Based on the material and documentation available to it, Yad Vashem in Jerusalem has honored 3,853 French people as “Righteous among the Nations” for help or protection of Jews. Among them are the courageous inhabitants of the mountain village of Le Chambon sur-Lignon.

Did the Vichy government try to protect those Jews who were French citizens? The reality was that all Jews in both the Zones of France suffered from discrimination: anti-Jewish laws such as the October 3, 1940 Statut des Juifs</em>; aryanisation policy; requisition of property and possessions; census of Jewish names and addresses; having “juif” stamped on ration cards and identity cards. Pétain had not helped those Jews whom he had known, such as Pierre Masse, brave soldier in World War I, prominent lawyer and former government minister who was deported to Auschwitz on September 30, 1942, or Jacques Heilbronner, head of the Jewish Consistory, who was killed in Auschwitz in 1943. More than a third of those deported to death camps were French Jews.

Pétain had not envisaged the physical elimination of the French Jews, while not caring about the foreign Jews who were sacrificed. Indeed, Pétain had helped the Jewish novelist André Maurois (real name Emile Herzog) become a member of the Académie française in 1938.

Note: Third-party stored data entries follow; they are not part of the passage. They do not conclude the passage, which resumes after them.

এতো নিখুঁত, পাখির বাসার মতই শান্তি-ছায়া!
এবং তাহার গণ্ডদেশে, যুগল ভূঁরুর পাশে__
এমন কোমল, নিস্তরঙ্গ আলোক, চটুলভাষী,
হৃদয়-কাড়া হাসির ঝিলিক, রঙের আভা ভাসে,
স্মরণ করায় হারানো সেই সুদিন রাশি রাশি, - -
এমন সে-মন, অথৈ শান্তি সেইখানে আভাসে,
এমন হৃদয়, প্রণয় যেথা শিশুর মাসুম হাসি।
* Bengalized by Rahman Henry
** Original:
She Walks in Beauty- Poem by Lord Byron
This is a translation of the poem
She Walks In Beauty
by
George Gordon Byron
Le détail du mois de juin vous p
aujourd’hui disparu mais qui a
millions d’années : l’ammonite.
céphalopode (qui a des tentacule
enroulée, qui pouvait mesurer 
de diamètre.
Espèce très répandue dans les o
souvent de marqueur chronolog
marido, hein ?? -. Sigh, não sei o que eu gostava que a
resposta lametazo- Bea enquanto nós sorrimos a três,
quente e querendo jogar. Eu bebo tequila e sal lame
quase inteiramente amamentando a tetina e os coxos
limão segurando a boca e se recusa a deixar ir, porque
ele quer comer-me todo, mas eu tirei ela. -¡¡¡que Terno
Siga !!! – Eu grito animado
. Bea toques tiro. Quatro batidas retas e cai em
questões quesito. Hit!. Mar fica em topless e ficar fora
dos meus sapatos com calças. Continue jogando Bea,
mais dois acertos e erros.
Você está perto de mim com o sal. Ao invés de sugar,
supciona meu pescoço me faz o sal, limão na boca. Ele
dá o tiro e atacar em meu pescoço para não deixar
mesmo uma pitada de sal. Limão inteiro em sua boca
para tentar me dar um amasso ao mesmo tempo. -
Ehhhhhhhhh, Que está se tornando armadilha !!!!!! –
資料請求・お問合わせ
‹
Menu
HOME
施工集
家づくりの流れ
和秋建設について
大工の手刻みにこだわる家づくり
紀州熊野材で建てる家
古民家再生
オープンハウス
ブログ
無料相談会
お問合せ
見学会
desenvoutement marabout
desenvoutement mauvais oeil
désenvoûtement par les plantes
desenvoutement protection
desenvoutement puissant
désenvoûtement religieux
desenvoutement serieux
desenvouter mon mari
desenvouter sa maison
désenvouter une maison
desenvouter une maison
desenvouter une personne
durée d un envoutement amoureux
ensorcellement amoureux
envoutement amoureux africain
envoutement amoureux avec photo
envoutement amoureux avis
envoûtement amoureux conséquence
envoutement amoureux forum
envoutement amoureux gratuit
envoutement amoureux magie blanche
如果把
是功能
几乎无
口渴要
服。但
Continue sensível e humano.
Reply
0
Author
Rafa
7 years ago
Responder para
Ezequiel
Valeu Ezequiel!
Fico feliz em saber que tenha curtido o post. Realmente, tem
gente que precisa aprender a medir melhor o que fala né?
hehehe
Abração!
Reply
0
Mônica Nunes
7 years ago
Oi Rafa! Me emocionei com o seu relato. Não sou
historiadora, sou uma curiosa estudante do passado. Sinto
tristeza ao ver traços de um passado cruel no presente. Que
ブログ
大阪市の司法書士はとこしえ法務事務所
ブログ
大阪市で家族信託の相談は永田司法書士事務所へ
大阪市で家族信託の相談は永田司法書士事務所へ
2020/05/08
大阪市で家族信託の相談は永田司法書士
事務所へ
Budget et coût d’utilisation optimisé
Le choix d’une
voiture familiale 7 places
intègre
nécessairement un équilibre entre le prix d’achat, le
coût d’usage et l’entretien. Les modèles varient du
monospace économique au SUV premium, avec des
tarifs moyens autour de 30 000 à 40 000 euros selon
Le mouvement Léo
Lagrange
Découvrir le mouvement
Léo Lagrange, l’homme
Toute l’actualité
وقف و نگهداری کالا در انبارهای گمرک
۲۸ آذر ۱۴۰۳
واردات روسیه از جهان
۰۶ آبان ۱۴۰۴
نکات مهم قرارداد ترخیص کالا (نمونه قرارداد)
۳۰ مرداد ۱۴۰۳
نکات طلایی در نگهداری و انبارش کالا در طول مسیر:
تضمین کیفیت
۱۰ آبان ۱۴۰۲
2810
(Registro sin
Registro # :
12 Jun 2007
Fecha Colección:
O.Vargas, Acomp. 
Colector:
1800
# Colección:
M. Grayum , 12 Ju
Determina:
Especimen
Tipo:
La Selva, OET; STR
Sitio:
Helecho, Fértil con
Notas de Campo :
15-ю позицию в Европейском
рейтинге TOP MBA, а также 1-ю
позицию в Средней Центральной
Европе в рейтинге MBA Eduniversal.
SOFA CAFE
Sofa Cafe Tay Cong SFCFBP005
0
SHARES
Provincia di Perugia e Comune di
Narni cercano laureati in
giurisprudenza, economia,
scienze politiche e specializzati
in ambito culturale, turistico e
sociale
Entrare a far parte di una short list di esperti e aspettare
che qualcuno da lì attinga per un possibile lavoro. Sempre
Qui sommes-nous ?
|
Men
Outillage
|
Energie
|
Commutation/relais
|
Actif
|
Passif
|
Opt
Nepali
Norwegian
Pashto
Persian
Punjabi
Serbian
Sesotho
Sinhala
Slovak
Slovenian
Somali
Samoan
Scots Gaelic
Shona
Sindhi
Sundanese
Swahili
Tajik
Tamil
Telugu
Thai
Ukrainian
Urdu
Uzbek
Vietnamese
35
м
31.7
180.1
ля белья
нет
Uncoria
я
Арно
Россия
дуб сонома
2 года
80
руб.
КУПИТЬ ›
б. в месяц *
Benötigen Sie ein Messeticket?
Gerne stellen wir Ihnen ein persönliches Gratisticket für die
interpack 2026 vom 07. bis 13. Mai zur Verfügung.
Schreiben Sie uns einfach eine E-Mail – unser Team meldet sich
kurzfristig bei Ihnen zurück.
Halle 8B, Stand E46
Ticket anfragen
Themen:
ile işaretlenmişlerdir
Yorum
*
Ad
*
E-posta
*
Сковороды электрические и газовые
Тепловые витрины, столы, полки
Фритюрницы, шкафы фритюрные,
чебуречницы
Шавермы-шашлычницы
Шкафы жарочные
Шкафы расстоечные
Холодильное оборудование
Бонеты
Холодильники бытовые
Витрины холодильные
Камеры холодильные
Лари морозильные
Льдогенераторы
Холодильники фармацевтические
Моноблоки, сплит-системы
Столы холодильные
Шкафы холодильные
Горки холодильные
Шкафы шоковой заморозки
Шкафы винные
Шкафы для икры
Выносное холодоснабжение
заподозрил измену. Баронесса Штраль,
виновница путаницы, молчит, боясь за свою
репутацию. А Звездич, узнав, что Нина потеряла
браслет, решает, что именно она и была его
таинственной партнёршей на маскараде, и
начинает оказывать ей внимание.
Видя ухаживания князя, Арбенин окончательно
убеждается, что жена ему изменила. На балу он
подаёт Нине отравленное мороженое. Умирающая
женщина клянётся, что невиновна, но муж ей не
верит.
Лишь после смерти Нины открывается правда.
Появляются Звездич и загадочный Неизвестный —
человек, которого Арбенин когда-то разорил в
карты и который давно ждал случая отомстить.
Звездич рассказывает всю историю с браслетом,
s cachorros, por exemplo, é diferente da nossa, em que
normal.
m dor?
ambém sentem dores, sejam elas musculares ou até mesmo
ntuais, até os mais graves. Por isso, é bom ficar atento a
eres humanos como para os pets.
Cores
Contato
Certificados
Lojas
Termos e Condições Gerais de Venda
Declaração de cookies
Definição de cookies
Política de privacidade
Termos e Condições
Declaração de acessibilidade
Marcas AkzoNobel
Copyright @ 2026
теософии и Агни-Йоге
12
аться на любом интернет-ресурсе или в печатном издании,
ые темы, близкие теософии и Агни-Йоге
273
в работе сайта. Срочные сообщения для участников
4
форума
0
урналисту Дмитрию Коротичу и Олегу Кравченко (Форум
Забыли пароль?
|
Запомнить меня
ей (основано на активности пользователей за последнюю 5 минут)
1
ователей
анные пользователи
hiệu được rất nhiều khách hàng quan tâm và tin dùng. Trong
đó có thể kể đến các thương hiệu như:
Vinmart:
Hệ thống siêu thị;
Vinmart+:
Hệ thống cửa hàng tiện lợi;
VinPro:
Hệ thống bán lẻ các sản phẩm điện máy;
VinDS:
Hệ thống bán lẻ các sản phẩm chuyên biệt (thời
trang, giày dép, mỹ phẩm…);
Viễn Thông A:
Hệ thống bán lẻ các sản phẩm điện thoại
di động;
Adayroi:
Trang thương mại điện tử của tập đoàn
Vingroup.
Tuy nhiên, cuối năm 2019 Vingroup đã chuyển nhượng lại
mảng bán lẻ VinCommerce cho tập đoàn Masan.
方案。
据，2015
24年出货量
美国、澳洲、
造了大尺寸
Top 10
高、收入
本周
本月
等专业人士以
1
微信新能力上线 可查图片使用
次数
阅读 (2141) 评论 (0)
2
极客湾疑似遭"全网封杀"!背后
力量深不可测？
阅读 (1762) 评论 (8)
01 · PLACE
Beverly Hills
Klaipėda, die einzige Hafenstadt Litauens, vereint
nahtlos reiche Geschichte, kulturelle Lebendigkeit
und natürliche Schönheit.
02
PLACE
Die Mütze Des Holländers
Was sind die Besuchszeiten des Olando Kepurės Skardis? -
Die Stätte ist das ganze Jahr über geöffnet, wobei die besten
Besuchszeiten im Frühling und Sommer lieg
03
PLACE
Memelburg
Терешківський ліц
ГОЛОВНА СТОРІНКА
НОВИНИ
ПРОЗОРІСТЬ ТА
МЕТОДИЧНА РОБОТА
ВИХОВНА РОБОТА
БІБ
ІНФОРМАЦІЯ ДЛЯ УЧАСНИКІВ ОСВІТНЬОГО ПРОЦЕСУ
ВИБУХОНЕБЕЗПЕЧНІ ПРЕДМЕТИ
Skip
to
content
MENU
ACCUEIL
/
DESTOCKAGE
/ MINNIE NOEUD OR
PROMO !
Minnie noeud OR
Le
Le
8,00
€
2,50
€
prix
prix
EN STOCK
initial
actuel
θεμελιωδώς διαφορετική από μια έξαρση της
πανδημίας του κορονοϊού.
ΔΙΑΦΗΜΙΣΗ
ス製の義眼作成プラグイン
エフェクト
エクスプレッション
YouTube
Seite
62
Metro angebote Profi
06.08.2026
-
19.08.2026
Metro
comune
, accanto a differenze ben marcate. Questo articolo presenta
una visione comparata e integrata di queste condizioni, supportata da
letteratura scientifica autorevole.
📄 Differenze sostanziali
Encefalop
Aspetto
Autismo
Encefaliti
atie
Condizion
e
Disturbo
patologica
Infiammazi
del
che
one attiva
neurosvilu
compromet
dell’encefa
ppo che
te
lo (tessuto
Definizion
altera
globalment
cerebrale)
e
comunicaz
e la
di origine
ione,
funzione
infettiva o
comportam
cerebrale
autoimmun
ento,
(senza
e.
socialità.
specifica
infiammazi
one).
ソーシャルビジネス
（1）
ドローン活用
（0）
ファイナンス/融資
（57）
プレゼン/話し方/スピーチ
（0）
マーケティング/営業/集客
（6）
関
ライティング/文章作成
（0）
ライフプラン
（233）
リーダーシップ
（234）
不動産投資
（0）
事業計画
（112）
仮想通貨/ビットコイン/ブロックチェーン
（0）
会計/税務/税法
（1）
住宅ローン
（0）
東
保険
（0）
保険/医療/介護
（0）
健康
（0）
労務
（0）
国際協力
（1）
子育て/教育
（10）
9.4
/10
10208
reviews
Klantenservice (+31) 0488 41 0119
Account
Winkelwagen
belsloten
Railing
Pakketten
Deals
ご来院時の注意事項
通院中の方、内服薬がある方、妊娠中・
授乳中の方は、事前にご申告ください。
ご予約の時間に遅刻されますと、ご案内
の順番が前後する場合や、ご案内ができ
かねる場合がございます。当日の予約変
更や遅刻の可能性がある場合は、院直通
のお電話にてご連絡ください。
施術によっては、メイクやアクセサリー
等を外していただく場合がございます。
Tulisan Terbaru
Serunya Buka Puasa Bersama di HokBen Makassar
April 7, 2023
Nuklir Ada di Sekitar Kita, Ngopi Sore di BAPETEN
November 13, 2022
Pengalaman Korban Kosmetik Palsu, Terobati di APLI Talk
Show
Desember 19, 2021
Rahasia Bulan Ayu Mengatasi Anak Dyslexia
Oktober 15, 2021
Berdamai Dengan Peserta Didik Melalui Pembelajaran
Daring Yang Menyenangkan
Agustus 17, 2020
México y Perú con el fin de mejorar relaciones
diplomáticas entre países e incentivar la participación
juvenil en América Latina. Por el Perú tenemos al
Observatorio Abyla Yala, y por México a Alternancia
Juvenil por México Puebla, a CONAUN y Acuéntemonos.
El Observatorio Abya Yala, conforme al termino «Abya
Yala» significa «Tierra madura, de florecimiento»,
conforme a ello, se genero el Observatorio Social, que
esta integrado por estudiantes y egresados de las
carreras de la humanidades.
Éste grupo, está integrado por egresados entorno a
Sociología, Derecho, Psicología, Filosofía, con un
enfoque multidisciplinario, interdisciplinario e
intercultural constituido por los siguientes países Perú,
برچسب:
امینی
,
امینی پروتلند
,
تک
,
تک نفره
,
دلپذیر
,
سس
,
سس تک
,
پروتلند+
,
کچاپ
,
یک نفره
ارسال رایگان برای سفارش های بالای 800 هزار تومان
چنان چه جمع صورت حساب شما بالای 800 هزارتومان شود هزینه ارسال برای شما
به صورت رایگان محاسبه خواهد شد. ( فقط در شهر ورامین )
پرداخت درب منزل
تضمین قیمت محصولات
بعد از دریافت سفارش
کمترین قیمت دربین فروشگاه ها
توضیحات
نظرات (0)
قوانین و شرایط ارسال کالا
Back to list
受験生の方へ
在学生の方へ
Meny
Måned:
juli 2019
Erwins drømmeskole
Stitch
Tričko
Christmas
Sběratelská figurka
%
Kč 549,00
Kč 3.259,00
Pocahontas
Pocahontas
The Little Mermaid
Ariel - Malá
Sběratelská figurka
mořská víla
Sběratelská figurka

Nevertheless, in June 1942 it was Rene Bousquet, head of the French police, and Pierre Laval, the head of the Vichy government, who initiated the proposal to arrest foreign Jews by the French police and deliver them to the Nazis.

It is difficult to measure in any accurate way the extent of support for anti-Semitism, either physical or by propaganda, in France during World War II, but official reports of Prefects in the country suggested that the anti-Semitic policy of the Vichy regime was popular, if not a major concern of the French population. Though France in 1791 was the first European country to emancipate Jews, the country has had a long record of anti-Semitic behavior, and this was manifested during the war.

The memory of events seventy years ago, and the contribution of Crémieux, who was called by President François Hollande “a great man” and to whom he awarded the highest honor, the Grand Cross of the Legion of Honor in 2014, should be taken into account in the present-day France that is experiencing an increase of violence against Jews. It is salutary that French Prime Minister Manuel Valls has recognized this and is seeking to eradicate the virus of anti-Semitism.